INPUT RECORDS section start
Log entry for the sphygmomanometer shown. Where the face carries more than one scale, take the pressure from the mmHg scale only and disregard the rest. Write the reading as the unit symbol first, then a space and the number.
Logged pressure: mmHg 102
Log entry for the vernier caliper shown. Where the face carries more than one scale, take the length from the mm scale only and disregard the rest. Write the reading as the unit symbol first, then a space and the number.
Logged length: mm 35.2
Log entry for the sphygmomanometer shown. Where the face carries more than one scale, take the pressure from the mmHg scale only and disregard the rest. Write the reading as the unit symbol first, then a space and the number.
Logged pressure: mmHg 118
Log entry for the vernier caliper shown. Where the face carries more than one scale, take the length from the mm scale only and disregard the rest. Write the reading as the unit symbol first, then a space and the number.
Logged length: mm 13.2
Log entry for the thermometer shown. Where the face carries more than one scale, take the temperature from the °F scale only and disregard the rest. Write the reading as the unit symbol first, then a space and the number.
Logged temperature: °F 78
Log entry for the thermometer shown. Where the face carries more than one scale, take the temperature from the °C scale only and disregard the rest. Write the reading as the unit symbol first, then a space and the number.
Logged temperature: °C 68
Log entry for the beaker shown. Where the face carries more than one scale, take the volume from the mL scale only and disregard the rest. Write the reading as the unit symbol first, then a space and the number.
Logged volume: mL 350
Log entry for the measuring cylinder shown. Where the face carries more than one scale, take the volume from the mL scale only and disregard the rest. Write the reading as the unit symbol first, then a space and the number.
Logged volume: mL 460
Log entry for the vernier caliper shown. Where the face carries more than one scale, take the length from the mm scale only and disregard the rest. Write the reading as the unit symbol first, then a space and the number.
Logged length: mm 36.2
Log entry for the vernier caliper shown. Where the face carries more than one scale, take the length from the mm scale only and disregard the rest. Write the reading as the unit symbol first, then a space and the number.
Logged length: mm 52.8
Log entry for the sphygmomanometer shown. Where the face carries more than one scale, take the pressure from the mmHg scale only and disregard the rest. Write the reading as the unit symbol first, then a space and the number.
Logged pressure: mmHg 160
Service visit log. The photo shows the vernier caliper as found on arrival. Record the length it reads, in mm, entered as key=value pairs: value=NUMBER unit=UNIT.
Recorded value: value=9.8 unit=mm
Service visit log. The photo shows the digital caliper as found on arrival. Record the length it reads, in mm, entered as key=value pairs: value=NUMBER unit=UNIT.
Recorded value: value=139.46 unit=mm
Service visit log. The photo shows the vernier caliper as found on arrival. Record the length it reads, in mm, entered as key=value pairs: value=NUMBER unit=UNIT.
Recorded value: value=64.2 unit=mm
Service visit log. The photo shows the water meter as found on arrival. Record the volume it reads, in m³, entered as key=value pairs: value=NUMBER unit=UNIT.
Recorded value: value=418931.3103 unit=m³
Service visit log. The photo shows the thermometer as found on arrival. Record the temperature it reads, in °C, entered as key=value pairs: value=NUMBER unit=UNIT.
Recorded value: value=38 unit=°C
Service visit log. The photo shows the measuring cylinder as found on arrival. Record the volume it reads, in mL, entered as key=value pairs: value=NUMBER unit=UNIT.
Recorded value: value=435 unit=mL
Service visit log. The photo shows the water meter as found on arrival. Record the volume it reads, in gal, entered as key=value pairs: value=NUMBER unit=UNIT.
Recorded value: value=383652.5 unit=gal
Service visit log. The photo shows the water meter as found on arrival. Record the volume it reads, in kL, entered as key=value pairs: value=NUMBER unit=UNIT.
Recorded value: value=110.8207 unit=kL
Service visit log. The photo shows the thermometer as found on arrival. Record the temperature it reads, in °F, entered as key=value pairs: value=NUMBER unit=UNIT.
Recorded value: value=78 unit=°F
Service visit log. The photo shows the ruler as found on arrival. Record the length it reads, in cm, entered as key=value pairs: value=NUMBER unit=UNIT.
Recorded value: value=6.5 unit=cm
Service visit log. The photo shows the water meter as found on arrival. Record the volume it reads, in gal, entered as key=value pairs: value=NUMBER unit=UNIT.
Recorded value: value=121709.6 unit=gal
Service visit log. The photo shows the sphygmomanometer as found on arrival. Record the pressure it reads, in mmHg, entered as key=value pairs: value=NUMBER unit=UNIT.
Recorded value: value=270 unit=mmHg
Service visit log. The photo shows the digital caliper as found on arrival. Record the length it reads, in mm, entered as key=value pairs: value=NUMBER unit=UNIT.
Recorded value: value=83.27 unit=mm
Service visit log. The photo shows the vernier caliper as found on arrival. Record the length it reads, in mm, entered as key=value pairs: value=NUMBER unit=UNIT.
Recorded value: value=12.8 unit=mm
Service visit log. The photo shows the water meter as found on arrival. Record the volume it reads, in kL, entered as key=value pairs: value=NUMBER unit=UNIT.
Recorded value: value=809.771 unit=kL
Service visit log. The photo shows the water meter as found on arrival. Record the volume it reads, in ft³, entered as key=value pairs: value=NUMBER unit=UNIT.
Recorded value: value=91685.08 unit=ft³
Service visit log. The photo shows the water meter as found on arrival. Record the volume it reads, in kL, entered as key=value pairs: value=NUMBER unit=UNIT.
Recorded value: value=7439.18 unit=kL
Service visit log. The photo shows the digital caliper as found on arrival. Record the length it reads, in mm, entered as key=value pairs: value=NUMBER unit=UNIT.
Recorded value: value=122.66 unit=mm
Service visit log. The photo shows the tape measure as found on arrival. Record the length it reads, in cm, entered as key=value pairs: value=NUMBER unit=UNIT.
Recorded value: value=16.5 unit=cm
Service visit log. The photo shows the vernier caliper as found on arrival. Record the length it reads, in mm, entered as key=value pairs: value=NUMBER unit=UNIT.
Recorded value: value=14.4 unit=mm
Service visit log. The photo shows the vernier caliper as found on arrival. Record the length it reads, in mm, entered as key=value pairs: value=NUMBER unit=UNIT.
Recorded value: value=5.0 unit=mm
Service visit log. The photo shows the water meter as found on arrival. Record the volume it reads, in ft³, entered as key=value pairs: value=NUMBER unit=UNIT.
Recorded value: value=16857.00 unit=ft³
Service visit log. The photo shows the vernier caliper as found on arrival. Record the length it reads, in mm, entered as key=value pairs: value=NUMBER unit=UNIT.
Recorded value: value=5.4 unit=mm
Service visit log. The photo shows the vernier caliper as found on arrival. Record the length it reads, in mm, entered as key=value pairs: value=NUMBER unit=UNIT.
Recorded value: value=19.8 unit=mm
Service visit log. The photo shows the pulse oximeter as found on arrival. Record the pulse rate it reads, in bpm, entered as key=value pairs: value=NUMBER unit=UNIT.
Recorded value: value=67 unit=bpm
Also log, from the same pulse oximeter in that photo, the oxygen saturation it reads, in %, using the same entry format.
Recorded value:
INPUT RECORDS section end
▶ REQUIRED ACTION
Reproduce all of the lines above, swapping "vernier caliper" for "sliding caliper" wherever it occurs and leaving everything else unchanged.

▶ EXERCISE RESPONSE
Log entry for the sphygmomanometer shown. Where the face carries more than one scale, take the pressure from the mmHg scale only and disregard the rest. Write the reading as the unit symbol first, then a space and the number.
Logged pressure: mmHg 102
Log entry for the sliding caliper shown. Where the face carries more than one scale, take the length from the mm scale only and disregard the rest. Write the reading as the unit symbol first, then a space and the number.
Logged length: mm 35.2
Log entry for the sphygmomanometer shown. Where the face carries more than one scale, take the pressure from the mmHg scale only and disregard the rest. Write the reading as the unit symbol first, then a space and the number.
Logged pressure: mmHg 118
Log entry for the sliding caliper shown. Where the face carries more than one scale, take the length from the mm scale only and disregard the rest. Write the reading as the unit symbol first, then a space and the number.
Logged length: mm 13.2
Log entry for the thermometer shown. Where the face carries more than one scale, take the temperature from the °F scale only and disregard the rest. Write the reading as the unit symbol first, then a space and the number.
Logged temperature: °F 78
Log entry for the thermometer shown. Where the face carries more than one scale, take the temperature from the °C scale only and disregard the rest. Write the reading as the unit symbol first, then a space and the number.
Logged temperature: °C 68
Log entry for the beaker shown. Where the face carries more than one scale, take the volume from the mL scale only and disregard the rest. Write the reading as the unit symbol first, then a space and the number.
Logged volume: mL 350
Log entry for the measuring cylinder shown. Where the face carries more than one scale, take the volume from the mL scale only and disregard the rest. Write the reading as the unit symbol first, then a space and the number.
Logged volume: mL 460
Log entry for the sliding caliper shown. Where the face carries more than one scale, take the length from the mm scale only and disregard the rest. Write the reading as the unit symbol first, then a space and the number.
Logged length: mm 36.2
Log entry for the sliding caliper shown. Where the face carries more than one scale, take the length from the mm scale only and disregard the rest. Write the reading as the unit symbol first, then a space and the number.
Logged length: mm 52.8
Log entry for the sphygmomanometer shown. Where the face carries more than one scale, take the pressure from the mmHg scale only and disregard the rest. Write the reading as the unit symbol first, then a space and the number.
Logged pressure: mmHg 160
Service visit log. The photo shows the sliding caliper as found on arrival. Record the length it reads, in mm, entered as key=value pairs: value=NUMBER unit=UNIT.
Recorded value: value=9.8 unit=mm
Service visit log. The photo shows the digital caliper as found on arrival. Record the length it reads, in mm, entered as key=value pairs: value=NUMBER unit=UNIT.
Recorded value: value=139.46 unit=mm
Service visit log. The photo shows the sliding caliper as found on arrival. Record the length it reads, in mm, entered as key=value pairs: value=NUMBER unit=UNIT.
Recorded value: value=64.2 unit=mm
Service visit log. The photo shows the water meter as found on arrival. Record the volume it reads, in m³, entered as key=value pairs: value=NUMBER unit=UNIT.
Recorded value: value=418931.3103 unit=m³
Service visit log. The photo shows the thermometer as found on arrival. Record the temperature it reads, in °C, entered as key=value pairs: value=NUMBER unit=UNIT.
Recorded value: value=38 unit=°C
Service visit log. The photo shows the measuring cylinder as found on arrival. Record the volume it reads, in mL, entered as key=value pairs: value=NUMBER unit=UNIT.
Recorded value: value=435 unit=mL
Service visit log. The photo shows the water meter as found on arrival. Record the volume it reads, in gal, entered as key=value pairs: value=NUMBER unit=UNIT.
Recorded value: value=383652.5 unit=gal
Service visit log. The photo shows the water meter as found on arrival. Record the volume it reads, in kL, entered as key=value pairs: value=NUMBER unit=UNIT.
Recorded value: value=110.8207 unit=kL
Service visit log. The photo shows the thermometer as found on arrival. Record the temperature it reads, in °F, entered as key=value pairs: value=NUMBER unit=UNIT.
Recorded value: value=78 unit=°F
Service visit log. The photo shows the ruler as found on arrival. Record the length it reads, in cm, entered as key=value pairs: value=NUMBER unit=UNIT.
Recorded value: value=6.5 unit=cm
Service visit log. The photo shows the water meter as found on arrival. Record the volume it reads, in gal, entered as key=value pairs: value=NUMBER unit=UNIT.
Recorded value: value=121709.6 unit=gal
Service visit log. The photo shows the sphygmomanometer as found on arrival. Record the pressure it reads, in mmHg, entered as key=value pairs: value=NUMBER unit=UNIT.
Recorded value: value=270 unit=mmHg
Service visit log. The photo shows the digital caliper as found on arrival. Record the length it reads, in mm, entered as key=value pairs: value=NUMBER unit=UNIT.
Recorded value: value=83.27 unit=mm
Service visit log. The photo shows the sliding caliper as found on arrival. Record the length it reads, in mm, entered as key=value pairs: value=NUMBER unit=UNIT.
Recorded value: value=12.8 unit=mm
Service visit log. The photo shows the water meter as found on arrival. Record the volume it reads, in kL, entered as key=value pairs: value=NUMBER unit=UNIT.
Recorded value: value=809.771 unit=kL
Service visit log. The photo shows the water meter as found on arrival. Record the volume it reads, in ft³, entered as key=value pairs: value=NUMBER unit=UNIT.
Recorded value: value=91685.08 unit=ft³
Service visit log. The photo shows the water meter as found on arrival. Record the volume it reads, in kL, entered as key=value pairs: value=NUMBER unit=UNIT.
Recorded value: value=7439.18 unit=kL
Service visit log. The photo shows the digital caliper as found on arrival. Record the length it reads, in mm, entered as key=value pairs: value=NUMBER unit=UNIT.
Recorded value: value=122.66 unit=mm
Service visit log. The photo shows the tape measure as found on arrival. Record the length it reads, in cm, entered as key=value pairs: value=NUMBER unit=UNIT.
Recorded value: value=16.5 unit=cm
Service visit log. The photo shows the sliding caliper as found on arrival. Record the length it reads, in mm, entered as key=value pairs: value=NUMBER unit=UNIT.
Recorded value: value=14.4 unit=mm
Service visit log. The photo shows the sliding caliper as found on arrival. Record the length it reads, in mm, entered as key=value pairs: value=NUMBER unit=UNIT.
Recorded value: value=5.0 unit=mm
Service visit log. The photo shows the water meter as found on arrival. Record the volume it reads, in ft³, entered as key=value pairs: value=NUMBER unit=UNIT.
Recorded value: value=16857.00 unit=ft³
Service visit log. The photo shows the sliding caliper as found on arrival. Record the length it reads, in mm, entered as key=value pairs: value=NUMBER unit=UNIT.
Recorded value: value=5.4 unit=mm
Service visit log. The photo shows the sliding caliper as found on arrival. Record the length it reads, in mm, entered as key=value pairs: value=NUMBER unit=UNIT.
Recorded value: value=19.8 unit=mm
Service visit log. The photo shows the pulse oximeter as found on arrival. Record the pulse rate it reads, in bpm, entered as key=value pairs: value=NUMBER unit=UNIT.
Recorded value: value=67 unit=bpm
Also log, from the same pulse oximeter in that photo, the oxygen saturation it reads, in %, using the same entry format.
Recorded value:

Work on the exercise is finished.